Will it land? I’m skeptical, but the idea is intriguing enough to share. After all, the email ends simply: “I just want to get the conversation started.”
4. Jakarta EE 12 is poised to breathe new life into the project.
Finally, a Jakarta EE team announcement.
From day one Jakarta EE felt like a marathon on a construction site: first move Java EE’s entire codebase into Eclipse Foundation, then painstakingly rewrite every javax.*
to jakarta.*
, rebuild the tool and app-server ecosystem. Only then could you notice the engine running underneath was from a bygone era - Java EE 8 - and its tech debt grew heavier with each JDK release.

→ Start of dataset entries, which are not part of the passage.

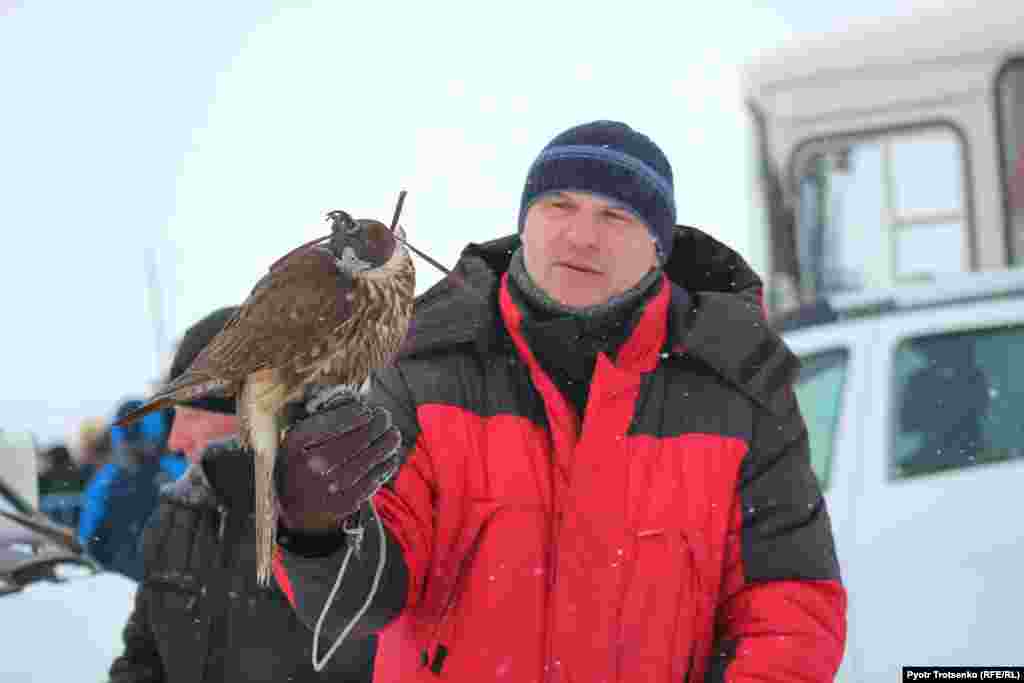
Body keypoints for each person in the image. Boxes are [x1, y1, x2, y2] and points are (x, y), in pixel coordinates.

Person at [272, 120, 848, 682]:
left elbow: (790, 608)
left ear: (659, 248)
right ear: (525, 222)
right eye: (559, 206)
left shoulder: (738, 390)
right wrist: (317, 530)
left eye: (616, 216)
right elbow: (362, 604)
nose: (581, 236)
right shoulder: (424, 369)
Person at [108, 306, 376, 683]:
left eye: (193, 415)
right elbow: (144, 658)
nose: (174, 440)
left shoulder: (351, 519)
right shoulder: (176, 515)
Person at [78, 398, 185, 580]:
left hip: (129, 581)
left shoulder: (108, 478)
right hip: (161, 580)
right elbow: (89, 534)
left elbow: (88, 535)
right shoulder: (178, 471)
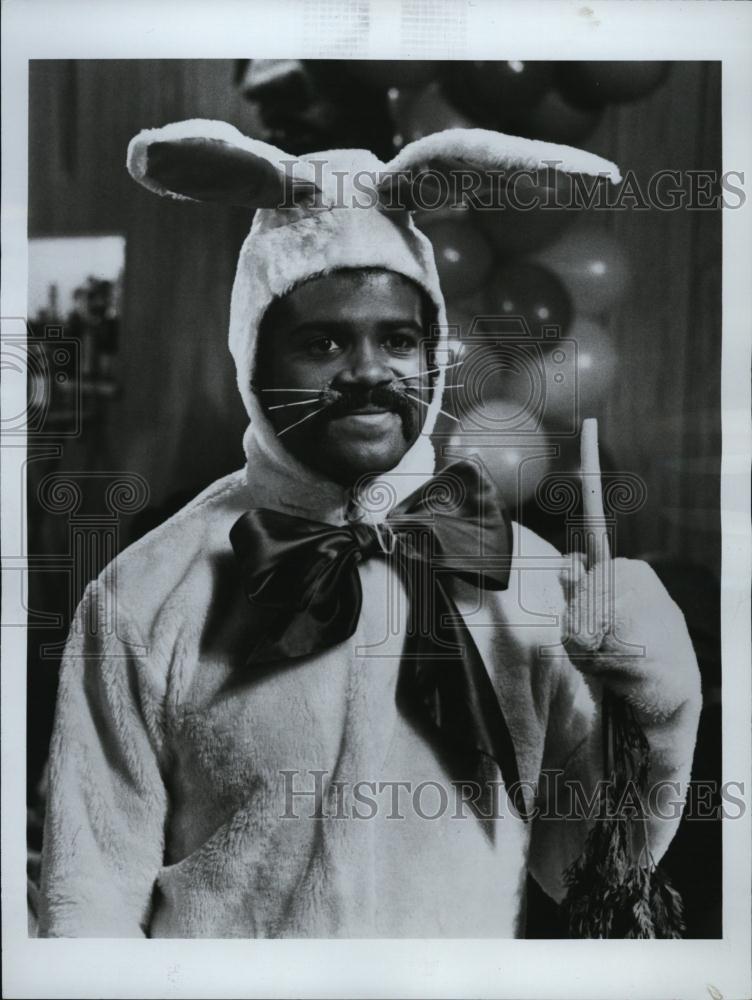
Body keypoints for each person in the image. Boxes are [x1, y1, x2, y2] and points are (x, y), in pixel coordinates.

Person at [38, 119, 702, 938]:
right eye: (322, 341)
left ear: (432, 353)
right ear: (255, 365)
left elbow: (592, 868)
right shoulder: (141, 593)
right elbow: (90, 895)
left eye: (397, 339)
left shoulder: (531, 587)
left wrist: (659, 707)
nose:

That stale foundation relegated the platform to the fringes of modern Java. So over the past two years hundreds of volunteers split the TCK tests into smaller modules, replaced obsolete APIs, and patched holes dating back before containers. Version 11 -now in GA testing - was the payoff: most tech debt repaid, a solid base for bigger ideas. With the old furniture gone, you can dream again.
Hence, the Jared Anderson and Edward Burns bold claim published in Eclipse newsletter’s: Jakarta EE 12 won’t walk, it will run. First up: a JDK version jump - every component must support at least Java 21 (and optionally 25), nudging library authors to use records, virtual threads, and all the new language goodies. This also nudges users off soon-unsupported Java 8 and 11, so enterprise projects can’t cling to legacy forever.
Next, configuration: Spring has let you swap properties without recompilation for over a decade, but Jakarta lacked an equal. In 12 they’re unifying external param injection for simpler, cloud-native environments and secret management.
Simultaneously, they’re harmonizing the query layer: today Jakarta Data’s JPQL fork and Jakarta NoSQL’s custom dialect diverge, so the plan is to carve shared bits into a common spec - bringing relational and document persistence closer. A similar informal proposal for Jakarta HTTP aims for one unified HTTP request/response API, instead of juggling Servlet and JAX-RS classes.
Modernization also means farewells: the old Application Client, relic of fat-client days, will be deprecated and eventually removed. They’ll also clean out the last traces of SecurityManager
, which newer JDKs have disabled by default and which only muddle the API.
Taken together, these moves lightened the platform’s baggage so it can sprint. Version 11 finished the tech-debt workout; version 12 is the first true step forward, in step with mainstream Java. For firms stuck on WebLogic and Java 8, it’s a clear signal: time to move. And for the open-source community, an invitation to join the discussion now, before the dusty ideas get set in stone.
We’ll see - maybe Jakarta EE 12 really will breathe new life into the platform.